Irish Snooker, News

Irish Out of Q-School

It is looking increasingly likely that there will be no new Irish additions to the Main Tour for the upcoming 2014/15 campaign.

All five players representing Ireland at this year’s Q-School in Gloucester have cued their last shot and are preparing for the flight home.

There were two chances for Martin McCrudden, John Sutton, Leo Fernandez, TJ Dowling and Jason Devaney to achieve their pro status with two events granting four tour invitations each.

Sutton came the closest to mirroring David Morris’ feat this time last year but an impressive run to the final round of Event 1 ended with a heavy 4-0 defeat by returning pro Craig Steadman.

Indeed, the green army’s retreat was finalised with another whitewash loss for Sutton today – this time against the popular Canadian Alex Pagulayan.

The fact that Sutton had already won six matches by this point at the Capital Venue and still failed to qualify reflects how tough a school the process is.

Sutton’s Celbridge clubmate McCrudden, a three-time national champion, also performed well but was beaten by another recent fallen professional in the dangerous Chinese Zhang Anda at the penultimate stage of Event 1.

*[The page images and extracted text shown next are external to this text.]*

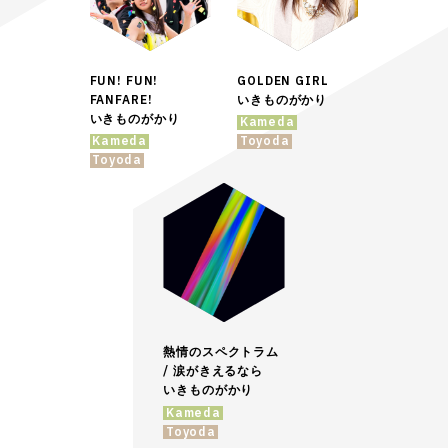
FUN! FUN!
GOLDEN GIRL
FANFARE!
いきものがかり
いきものがかり
Kameda
Kameda
Toyoda
Toyoda
熱情のスペクトラム
/ 涙がきえるなら
いきものがかり
Kameda
Toyoda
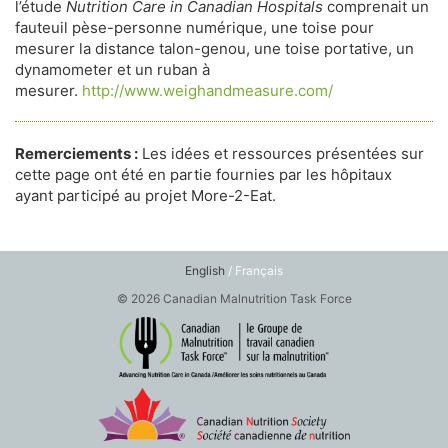
l’étude
Nutrition Care in Canadian Hospitals
comprenait un
fauteuil pèse-personne numérique, une toise pour
mesurer la distance talon-genou, une toise portative, un
dynamometer et un ruban à
mesurer.
http://www.weighandmeasure.com/
Remerciements :
Les idées et ressources présentées sur
cette page ont été en partie fournies par les hôpitaux
ayant participé au projet More-2-Eat.
English
/ Français
© 2026 Canadian Malnutrition Task Force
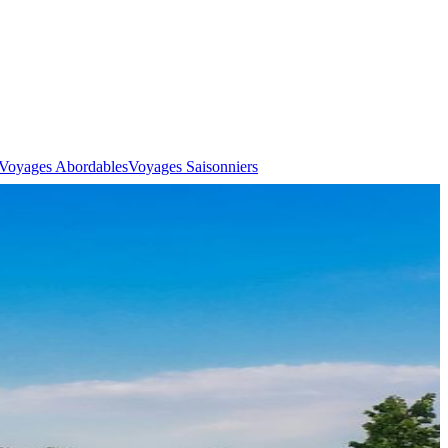
Voyages Abordables
Voyages Saisonniers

1997 and 1998 national champion TJ Dowling fell early in the first event but a brace of 4-2 victories this week offered renewed hope, before the third Celbridge cueist bowed out to George Pragnall this morning.

It’s a disappointing end to what had been an encouraging week or so for the country at what is a highly competitive event.

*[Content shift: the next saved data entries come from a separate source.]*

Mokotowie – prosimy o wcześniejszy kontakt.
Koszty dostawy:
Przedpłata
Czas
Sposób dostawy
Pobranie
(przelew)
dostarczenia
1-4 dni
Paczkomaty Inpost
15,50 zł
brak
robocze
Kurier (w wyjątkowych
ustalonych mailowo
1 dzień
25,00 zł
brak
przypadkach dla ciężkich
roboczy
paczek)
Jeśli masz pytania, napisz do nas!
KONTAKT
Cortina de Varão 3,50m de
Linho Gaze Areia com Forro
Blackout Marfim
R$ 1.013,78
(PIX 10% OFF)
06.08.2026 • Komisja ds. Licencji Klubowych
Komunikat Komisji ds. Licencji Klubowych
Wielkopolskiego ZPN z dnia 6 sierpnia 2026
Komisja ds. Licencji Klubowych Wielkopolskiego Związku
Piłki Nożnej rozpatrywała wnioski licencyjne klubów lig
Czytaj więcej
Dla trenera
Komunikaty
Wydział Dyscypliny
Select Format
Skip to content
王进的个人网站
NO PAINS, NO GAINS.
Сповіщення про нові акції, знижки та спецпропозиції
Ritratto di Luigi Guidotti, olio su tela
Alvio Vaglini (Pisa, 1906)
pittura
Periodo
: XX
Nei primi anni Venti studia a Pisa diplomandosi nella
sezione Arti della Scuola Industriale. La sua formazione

What it clearly demonstrated is that Irish snooker still boasts a plethora of high-quality players.

That they are not given the chance to compete more often, mainly through sponsorship but also through other side issues, is a serious problem that needs to be addressed if the sport is to grow again on the island.

Hopefully these performances, as well as those from the likes of the younger players in the international tournaments of this year such as Josh Boileau and David Cassidy, will encourage more teenagers to take up the game and, equally as important, businesses to support them.

There have been plenty of false dawns in recent years.

Action needs to be taken by those with authority to ensure that this doesn’t materialise into yet another one, and that the clear progress that has been made continues.